Written on July 2, 2019

Search-driven customizations on Multi-Geo SharePoint Online.

I recently had a client enable Multi-Geo functionality in SharePoint Online in order to satisfy some regulatory requirements, and they were finding that the search-driven experiences we had built for them did not seem to be multi-geo aware, and asked me to come up with a solution. Having never seen multi-geo in the wild before I jumped at the chance to tackle an interesting problem and set about looking for a solution.

What’s Multi-Geo?

Multi-Geo is a licensing feature of SharePoint that allows organizations to split its SharePoint Online tenant into distict logical units with data stored in different geographic regions. This is often done in order to comply with regulations like GDPR.

Multi-Geo is set up so that there will be a main tenant, called a “Central Location”, and auxiliary tenants called “Satellite Locations”. In many ways the satellite locations look and behave like discrete tenants. They will have different admin portals and different domain names in the site URLs. They have separate settings for search schema and app catalog. They also seem to subscribe to separate content type hubs, although they share a common taxonomy.

Multi-Geo is enabled at a user level, and each user can be configured to have their data stored in the desired location. You can set it up like this:

Get-MsolUser -UserPrincipalName dgusoff-eu@contoso.onmicrosoft.com | Set-MsolUser PreferredDataLocation 'EU'

Another offshoot of the user’s configured location is that teams and sites created by the user will be housed automatically in the appropriate location, even if initiated from a different location.

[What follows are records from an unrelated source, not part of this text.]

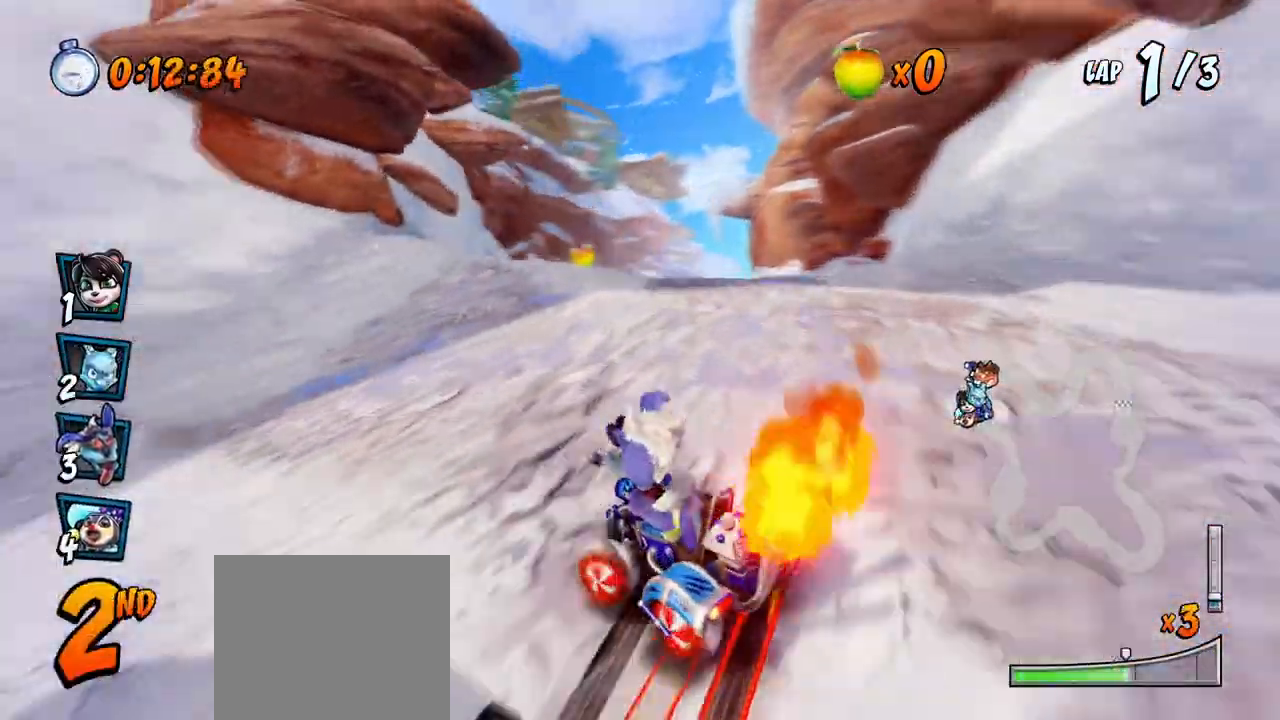
{"buttons": ["CROSS", "L1", "DPAD_UP", "DPAD_LEFT"], "left_stick": "center", "events": [[17, "DPAD_UP", "up"], [50, "DPAD_UP", "down"], [67, "DPAD_LEFT", "up"], [83, "DPAD_RIGHT", "down"], [100, "DPAD_UP", "up"], [317, "DPAD_UP", "down"], [350, "DPAD_LEFT", "down"], [350, "DPAD_RIGHT", "up"], [417, "L1", "down"], [500, "R2", "up"]]}
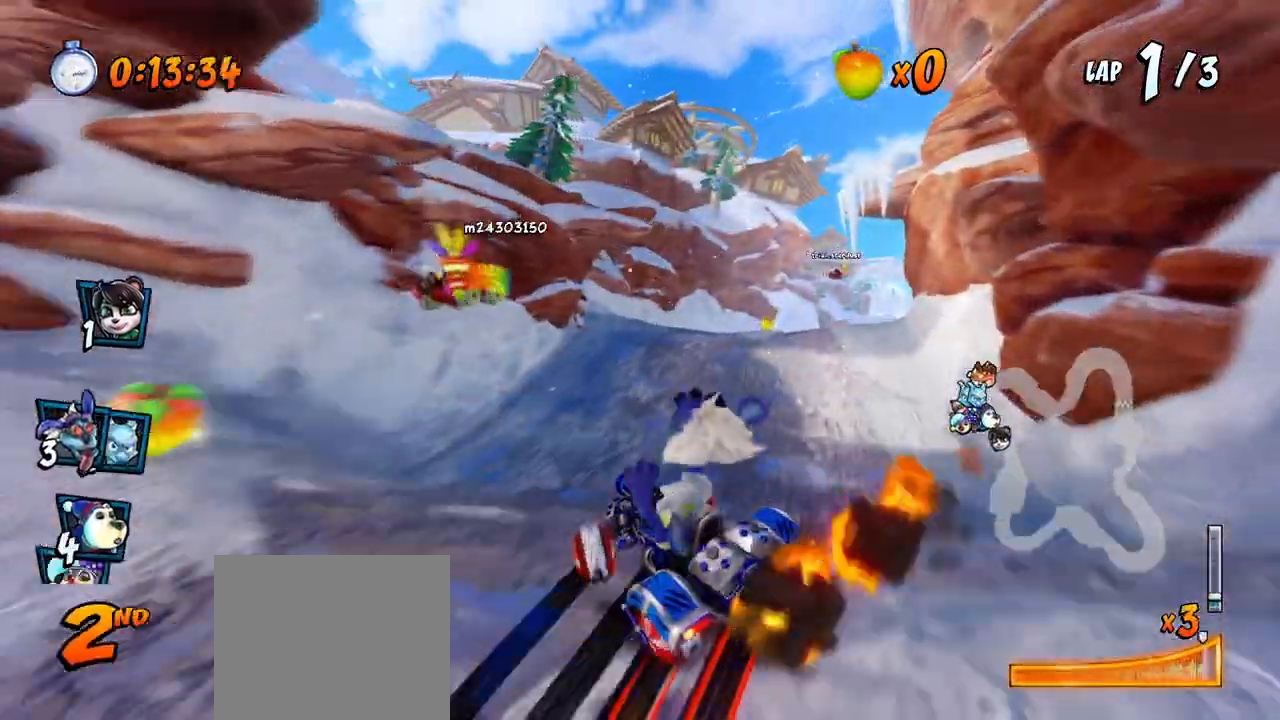
{"buttons": ["CROSS", "R2", "DPAD_RIGHT"], "left_stick": "center", "events": [[33, "DPAD_LEFT", "up"], [33, "DPAD_UP", "up"], [50, "L1", "up"], [67, "R2", "down"], [283, "DPAD_RIGHT", "down"]]}
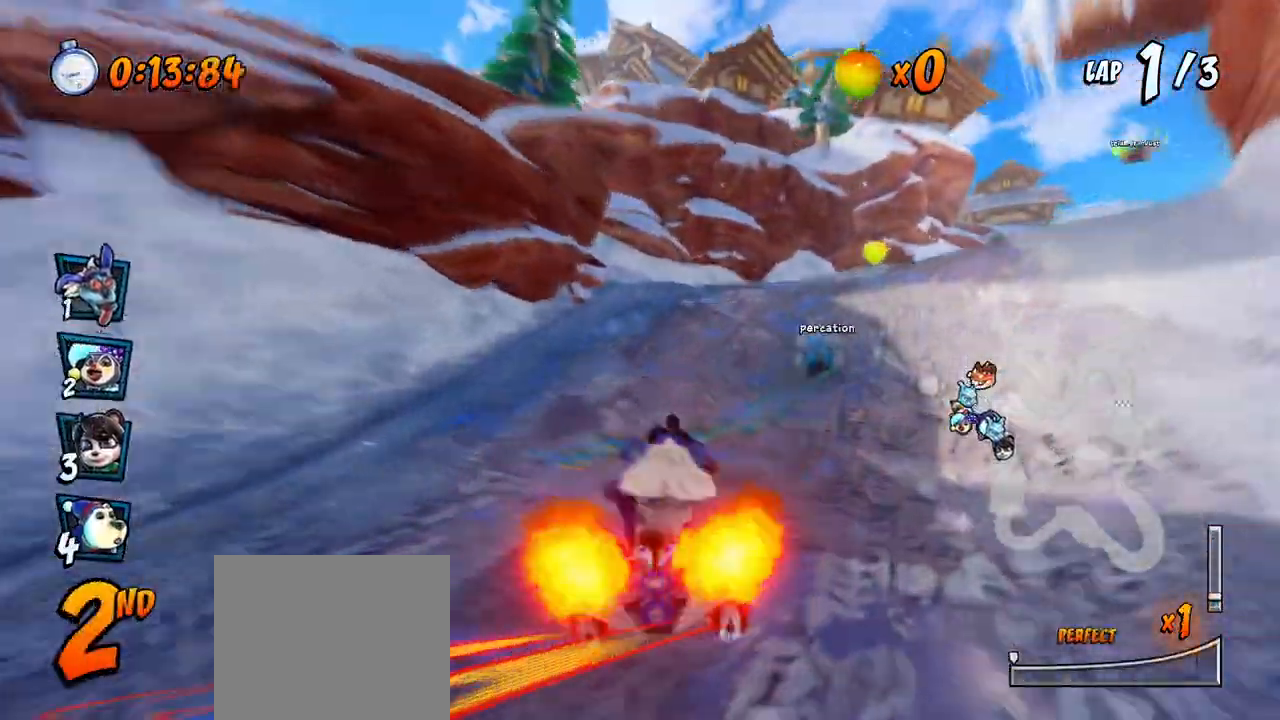
{"buttons": ["CROSS", "R2", "DPAD_UP", "DPAD_LEFT"], "left_stick": "center", "events": [[350, "DPAD_UP", "down"], [433, "DPAD_LEFT", "down"], [433, "DPAD_RIGHT", "up"]]}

Does Search respect multi-geo locations? Well, it depends. Delve and the SharePoint page will be multi-geo aware right out of the box. The Search Center and any REST API-based custom apps will not, although they allow some configuration options. This documentation has more detail on Multi-Geo implications on Search.

Search Results Web Parts

Search Results Web Parts will not find data from other geo locations by default, but they can be configured to do so by checking the “Show Multi-Geo results” on the web part settings.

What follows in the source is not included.